IMO, since it’s a well known phrase, it shouldn’t be hyphenated, even when it’s functioning as a double modifier.
And for centuries, one of the characteristics of an ‘educated man’ was that he was able to tell the time of day by the position of the sun. But as clocks & pocket watches and wristwatches were introduce, this skill became meaningless. Nobody expects schools to teach it anymore.
In my high school science classes, we spent several days learning how to use a slide rule. By the time my younger brother was in high school, that had been eliminated – pocket calculators were now so cheap & common to have made it unneeded.
So is the same thing happening with rote memorization of spelling? Possibly. I notice that personally, on words that I frequently misspell, I no longer try very hard to remember the correct spelling – I just type it one way, and see if the spell checker flags it.
My sentiments exactly…does no one check the copy anymore? It used to be that you could rely on newspapers to use appropriate words , spell them correctly and use correct grammar. This practise educated the general public..but alas, no longer.
Well, they’ve downsized the comics and everything else, I suppose the next step was to downsize (Lay off) editors.
Sucks eggs!
Back in my newspaper days, my copy editor viewed my existence as a personal affront to her.
Pretty sure some of them barely bother to even look at the site they expect you to pay for. One of the big UK papers regularly features screwed up links for hours upon end, even for highlighted stories. My favorite is links to what I assume is their Intranet - hey it works for them so it’ll work for everyone right?
The simple reason for this is money, or the lack of it. I have been a newspaper subeditor for 12 years. When I started, our paper barely even had a website - at least not one that had live news on it. Even when we launched one, the subs (of whom there were far more than there are today) didn’t have anything to do with the website - that was the work of a whole other department.
But as circulation fell and advertising dried up, the budgets shrank year by year. At the same time as more people wanted to read news online, so the number of staff decreased. Today my department has about 40% fewer staff (and hardly any casual shifts to make up the shortfall any more) than we did when I joined, and not only are we subbing seven print sections instead of five, we also have to re-sub the copy for the website, for the iPad (in both landscape and portrait orientations) and now for a multitude of other tablets all with slightly different screen sizes.
And I think we do a hell of a good job considering the hundreds of thousands of words of copy that we deal with, several times over, every single week.

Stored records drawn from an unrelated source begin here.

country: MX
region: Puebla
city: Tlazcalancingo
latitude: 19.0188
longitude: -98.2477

Yes, we charge for our online edition but we still take pride in accuracy. When you compare our site to something like the Daily Mail it’s a different world. The DM is free and it shows. Apparently nothing on that site is subbed. Picture captions seem to have been written by a school leaver who has barely skimmed the article in question. Whole chunks of copy are repeated. And so on and so on.

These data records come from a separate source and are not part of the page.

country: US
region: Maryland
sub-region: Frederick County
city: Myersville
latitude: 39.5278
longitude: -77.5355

The latest development on my paper a new version of the iPad app. This is yet another “labour saving” thing, the back end of which is designed to flow copy automatically to any size of screen, on tablet or website. After the copy has been subbed for print we sub it once more for online and it will then, with minimal work, appear on all the myriad tablets. This means fewer subs needed and so, presumably, they will be able to make more people redundant.
Well, you can guess how well an automated copy flow system works. Not very well at all. Horrible widows, orphans, bad line breaks and other typographic horrors are rife. It is painful, as a sub, to see the result. I am used to spending a good amount of time turning lines, adding soft returns, removing widows and all the other things that make a page of text beautiful and legible. Now we have to let a computer shovel text onto a page. Thankfully so far they are not doing the same with print, but for how much longer will there still be a print version? But that is progress and who are we to stop it?
Readers hate it to, by all accounts, but nobody wants to pay enough for news to make it cost effective to have flawless copy these days.
(With apologies for any typos - this was written on my phone.)
Lets assume many of these reports are being written by younger folks. This is the generation that has more or less grown up having spelling checking as a constant tool.
I would submit that could make things worse rather than better. You never really learn learn how to spell because the computer has your back and when the computer screws you over you don’t even notice. I guess the same could be said for grammar correcting functions as well.
One could counter argue that these things would help because the computer is usually showing you the right way and it should sink in eventually. For folks that could be good spellers but just need edumacating that might be true. But, OTOH, such an environment could make poor/lazy spellers even worse.
So, you might or might not overall have an improvement in modern writing or news stories. But, when you get one of these lazy/poor spellers that have been propped up by the computer, when thier story goes out, particularly with out as much double checking as in the past, they really send out some glaring turds, which obviously get well noticed.
The other important thing to remember is just how much faster the pace of news is nowadays. In the past, stories went through whole teams of people and were fairly old news by the time they were printed. Nowadays, people want breaking news updated more or less instantly. Copy gets typed directly onto live web pages and made live immediately. Do you want the news NOW with typos, or tomorrow perfectly edited?
I nead too know whut Britely Spears is dueing nowe damit.
Anal:retentive should obviously be with a colon!
Ah, the irony that this zombie thread was revived by someone who wasn’t observant enough to check its date, nor has any regard for proper punctuation.